__Job item__. Beneath this line is the data. Output exactly the lines from the line with "# You may obtain a copy of the License at" to the line with "# WITHOUT WARRANTIES", both ends included, and nothing more.

··· Source data

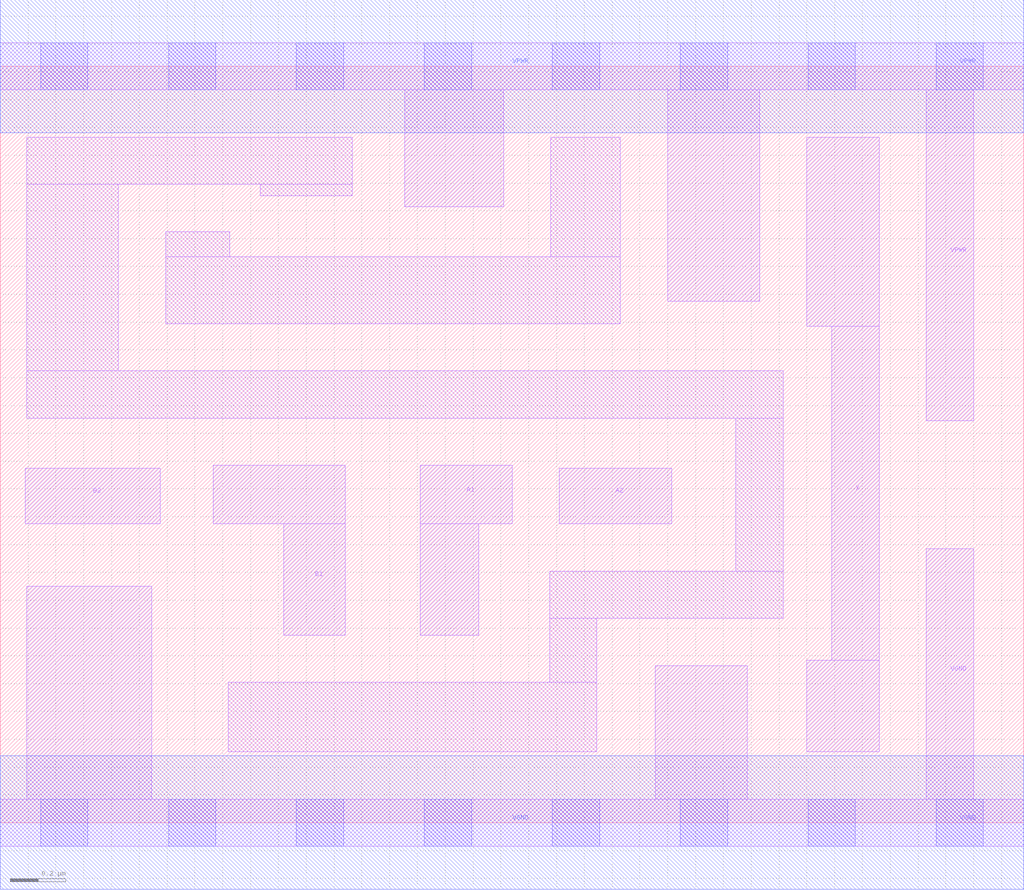
<source format=lef>
# Copyright 2020 The SkyWater PDK Authors
#
# Licensed under the Apache License, Version 2.0 (the "License");
# you may not use this file except in compliance with the License.
# You may obtain a copy of the License at
#
#     https://www.apache.org/licenses/LICENSE-2.0
#
# Unless required by applicable law or agreed to in writing, software
# distributed under the License is distributed on an "AS IS" BASIS,
# WITHOUT WARRANTIES OR CONDITIONS OF ANY KIND, either express or implied.
# See the License for the specific language governing permissions and
# limitations under the License.
#
# SPDX-License-Identifier: Apache-2.0

VERSION 5.7 ;
  NAMESCASESENSITIVE ON ;
  NOWIREEXTENSIONATPIN ON ;
  DIVIDERCHAR "/" ;
  BUSBITCHARS "[]" ;
UNITS
  DATABASE MICRONS 200 ;
END UNITS
MACRO sky130_fd_sc_hd__a22o_2
  CLASS CORE ;
  SOURCE USER ;
  FOREIGN sky130_fd_sc_hd__a22o_2 ;
  ORIGIN  0.000000  0.000000 ;
  SIZE  3.680000 BY  2.720000 ;
  SYMMETRY X Y R90 ;
  SITE unithd ;
  PIN A1
    ANTENNAGATEAREA  0.247500 ;
    DIRECTION INPUT ;
    USE SIGNAL ;
    PORT
      LAYER li1 ;
        RECT 1.510000 0.675000 1.720000 1.075000 ;
        RECT 1.510000 1.075000 1.840000 1.285000 ;
    END
  END A1
  PIN A2
    ANTENNAGATEAREA  0.247500 ;
    DIRECTION INPUT ;
    USE SIGNAL ;
    PORT
      LAYER li1 ;
        RECT 2.010000 1.075000 2.415000 1.275000 ;
    END
  END A2
  PIN B1
    ANTENNAGATEAREA  0.247500 ;
    DIRECTION INPUT ;
    USE SIGNAL ;
    PORT
      LAYER li1 ;
        RECT 0.765000 1.075000 1.240000 1.285000 ;
        RECT 1.020000 0.675000 1.240000 1.075000 ;
    END
  END B1
  PIN B2
    ANTENNAGATEAREA  0.247500 ;
    DIRECTION INPUT ;
    USE SIGNAL ;
    PORT
      LAYER li1 ;
        RECT 0.090000 1.075000 0.575000 1.275000 ;
    END
  END B2
  PIN X
    ANTENNADIFFAREA  0.445500 ;
    DIRECTION OUTPUT ;
    USE SIGNAL ;
    PORT
      LAYER li1 ;
        RECT 2.900000 0.255000 3.160000 0.585000 ;
        RECT 2.900000 1.785000 3.160000 2.465000 ;
        RECT 2.990000 0.585000 3.160000 1.785000 ;
    END
  END X
  PIN VGND
    DIRECTION INOUT ;
    SHAPE ABUTMENT ;
    USE GROUND ;
    PORT
      LAYER li1 ;
        RECT 0.000000 -0.085000 3.680000 0.085000 ;
        RECT 0.095000  0.085000 0.545000 0.850000 ;
        RECT 2.355000  0.085000 2.685000 0.565000 ;
        RECT 3.330000  0.085000 3.500000 0.985000 ;
      LAYER mcon ;
        RECT 0.145000 -0.085000 0.315000 0.085000 ;
        RECT 0.605000 -0.085000 0.775000 0.085000 ;
        RECT 1.065000 -0.085000 1.235000 0.085000 ;
        RECT 1.525000 -0.085000 1.695000 0.085000 ;
        RECT 1.985000 -0.085000 2.155000 0.085000 ;
        RECT 2.445000 -0.085000 2.615000 0.085000 ;
        RECT 2.905000 -0.085000 3.075000 0.085000 ;
        RECT 3.365000 -0.085000 3.535000 0.085000 ;
      LAYER met1 ;
        RECT 0.000000 -0.240000 3.680000 0.240000 ;
    END
  END VGND
  PIN VPWR
    DIRECTION INOUT ;
    SHAPE ABUTMENT ;
    USE POWER ;
    PORT
      LAYER li1 ;
        RECT 0.000000 2.635000 3.680000 2.805000 ;
        RECT 1.455000 2.215000 1.810000 2.635000 ;
        RECT 2.400000 1.875000 2.730000 2.635000 ;
        RECT 3.330000 1.445000 3.500000 2.635000 ;
      LAYER mcon ;
        RECT 0.145000 2.635000 0.315000 2.805000 ;
        RECT 0.605000 2.635000 0.775000 2.805000 ;
        RECT 1.065000 2.635000 1.235000 2.805000 ;
        RECT 1.525000 2.635000 1.695000 2.805000 ;
        RECT 1.985000 2.635000 2.155000 2.805000 ;
        RECT 2.445000 2.635000 2.615000 2.805000 ;
        RECT 2.905000 2.635000 3.075000 2.805000 ;
        RECT 3.365000 2.635000 3.535000 2.805000 ;
      LAYER met1 ;
        RECT 0.000000 2.480000 3.680000 2.960000 ;
    END
  END VPWR
  OBS
    LAYER li1 ;
      RECT 0.095000 1.455000 2.815000 1.625000 ;
      RECT 0.095000 1.625000 0.425000 2.295000 ;
      RECT 0.095000 2.295000 1.265000 2.465000 ;
      RECT 0.595000 1.795000 2.230000 2.035000 ;
      RECT 0.595000 2.035000 0.825000 2.125000 ;
      RECT 0.820000 0.255000 2.145000 0.505000 ;
      RECT 0.935000 2.255000 1.265000 2.295000 ;
      RECT 1.975000 0.505000 2.145000 0.735000 ;
      RECT 1.975000 0.735000 2.815000 0.905000 ;
      RECT 1.980000 2.035000 2.230000 2.465000 ;
      RECT 2.645000 0.905000 2.815000 1.455000 ;
  END
END sky130_fd_sc_hd__a22o_2

</source>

······

__Task result__.
# You may obtain a copy of the License at
#
#     https://www.apache.org/licenses/LICENSE-2.0
#
# Unless required by applicable law or agreed to in writing, software
# distributed under the License is distributed on an "AS IS" BASIS,
# WITHOUT WARRANTIES OR CONDITIONS OF ANY KIND, either express or implied.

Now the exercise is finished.